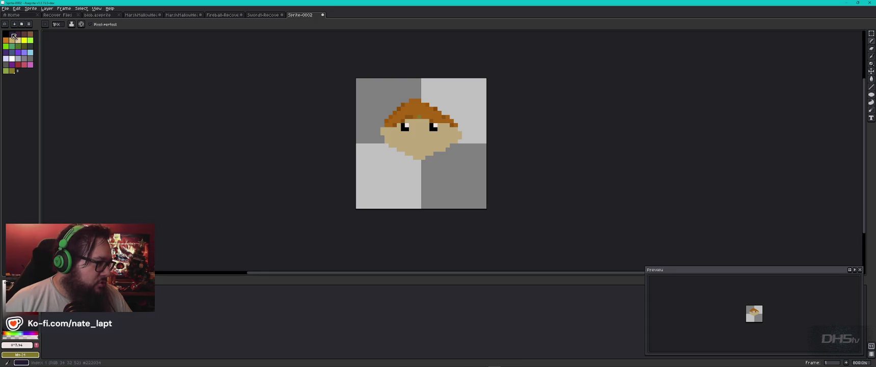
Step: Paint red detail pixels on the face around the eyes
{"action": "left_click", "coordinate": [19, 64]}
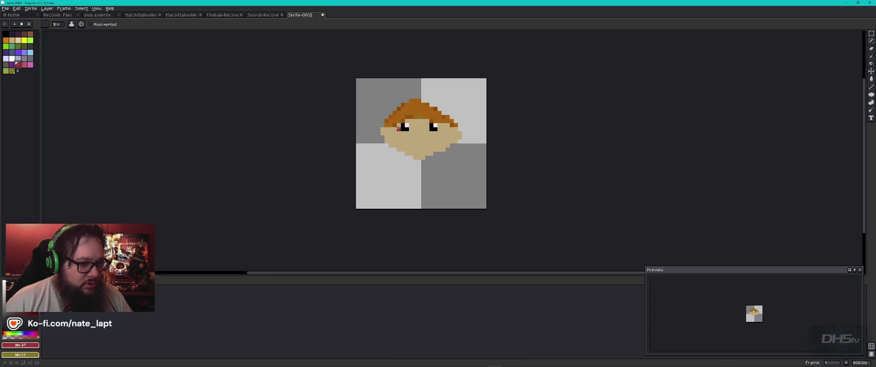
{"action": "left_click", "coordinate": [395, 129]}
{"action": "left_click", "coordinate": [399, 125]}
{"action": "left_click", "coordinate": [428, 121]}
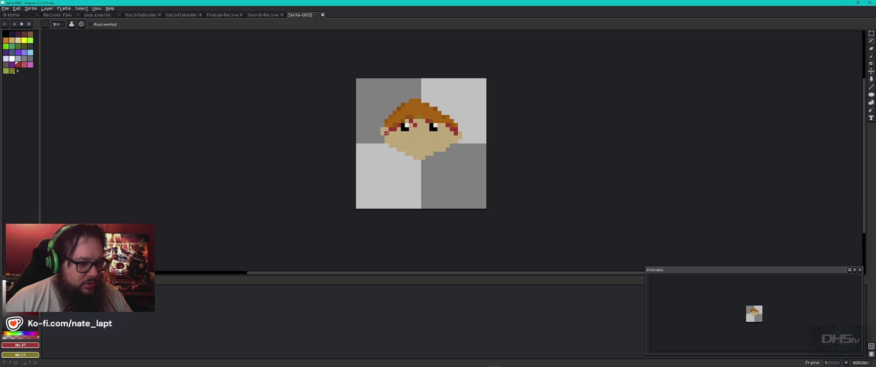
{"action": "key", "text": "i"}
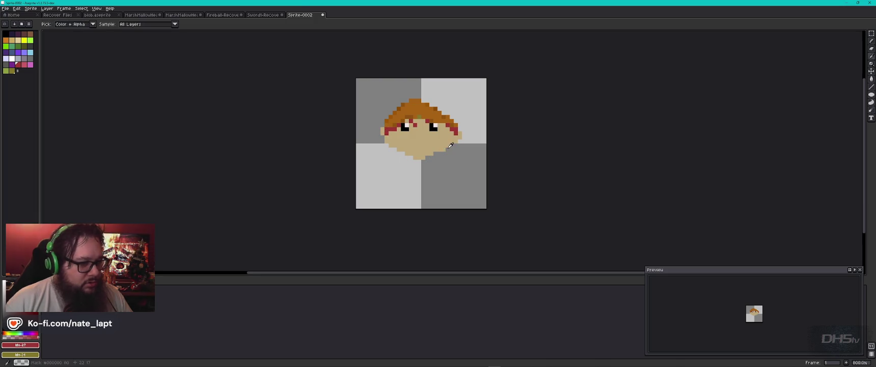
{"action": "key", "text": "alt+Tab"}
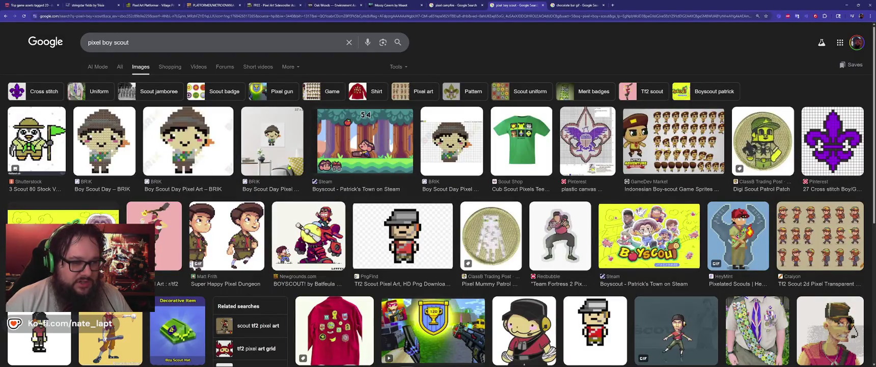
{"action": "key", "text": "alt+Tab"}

####

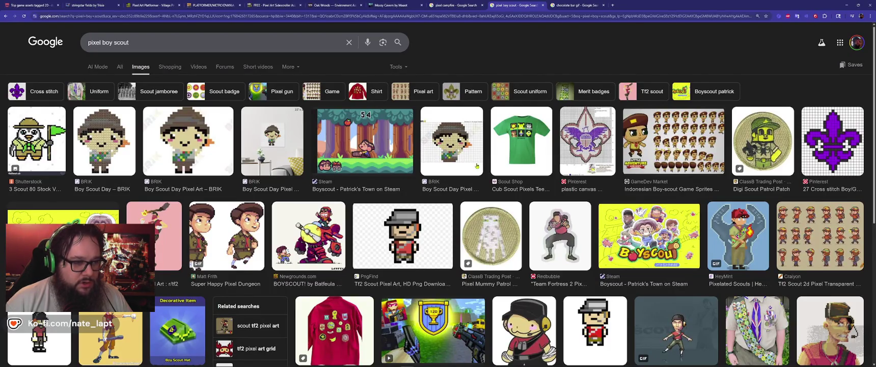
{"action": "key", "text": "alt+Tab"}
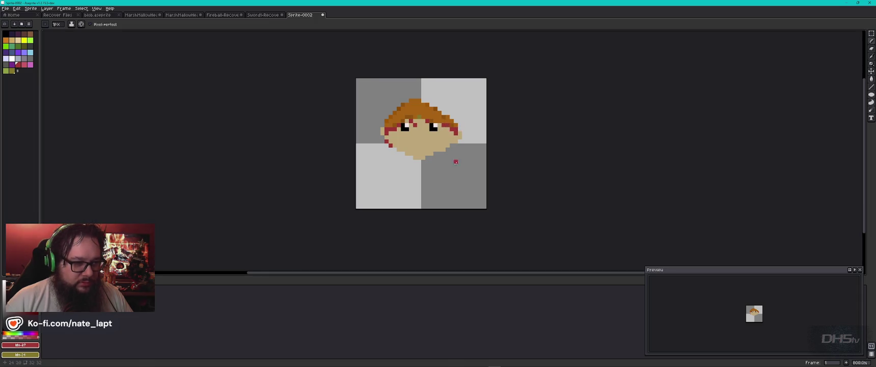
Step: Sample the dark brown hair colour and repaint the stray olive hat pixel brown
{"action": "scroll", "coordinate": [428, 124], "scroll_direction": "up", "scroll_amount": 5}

####

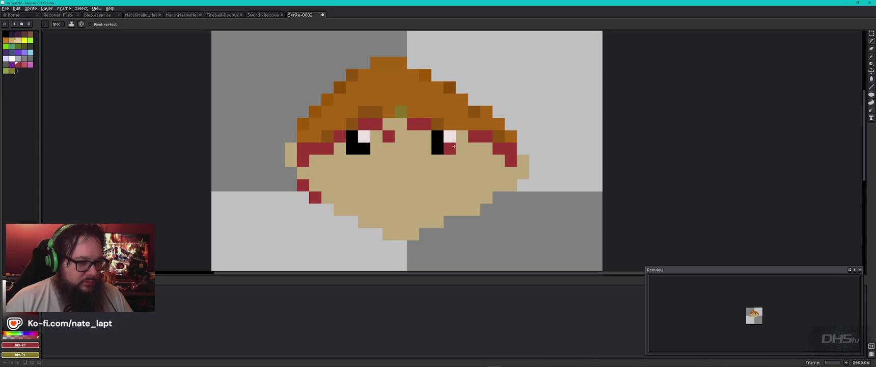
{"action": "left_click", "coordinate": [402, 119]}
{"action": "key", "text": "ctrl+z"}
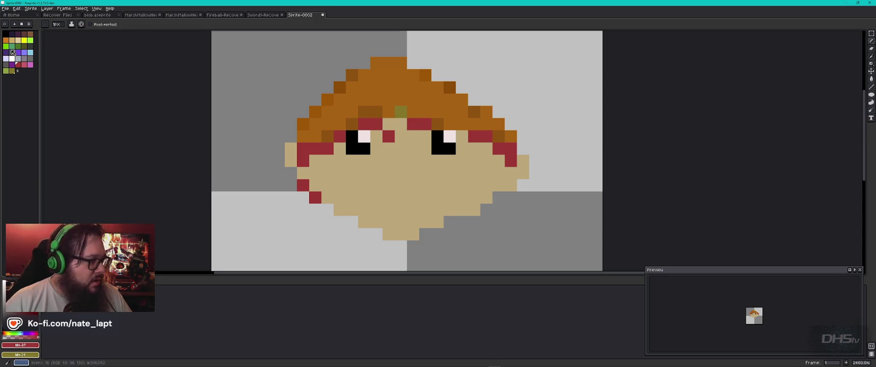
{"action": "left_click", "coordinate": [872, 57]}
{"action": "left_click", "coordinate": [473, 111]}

####

Please filter the listing down to lines that include the word "coordinate".

_Finished exercise:_
{"action": "left_click", "coordinate": [19, 64]}
{"action": "left_click", "coordinate": [395, 129]}
{"action": "left_click", "coordinate": [399, 125]}
{"action": "left_click", "coordinate": [428, 121]}
{"action": "scroll", "coordinate": [428, 124], "scroll_direction": "up", "scroll_amount": 5}
{"action": "left_click", "coordinate": [402, 119]}
{"action": "left_click", "coordinate": [872, 57]}
{"action": "left_click", "coordinate": [473, 111]}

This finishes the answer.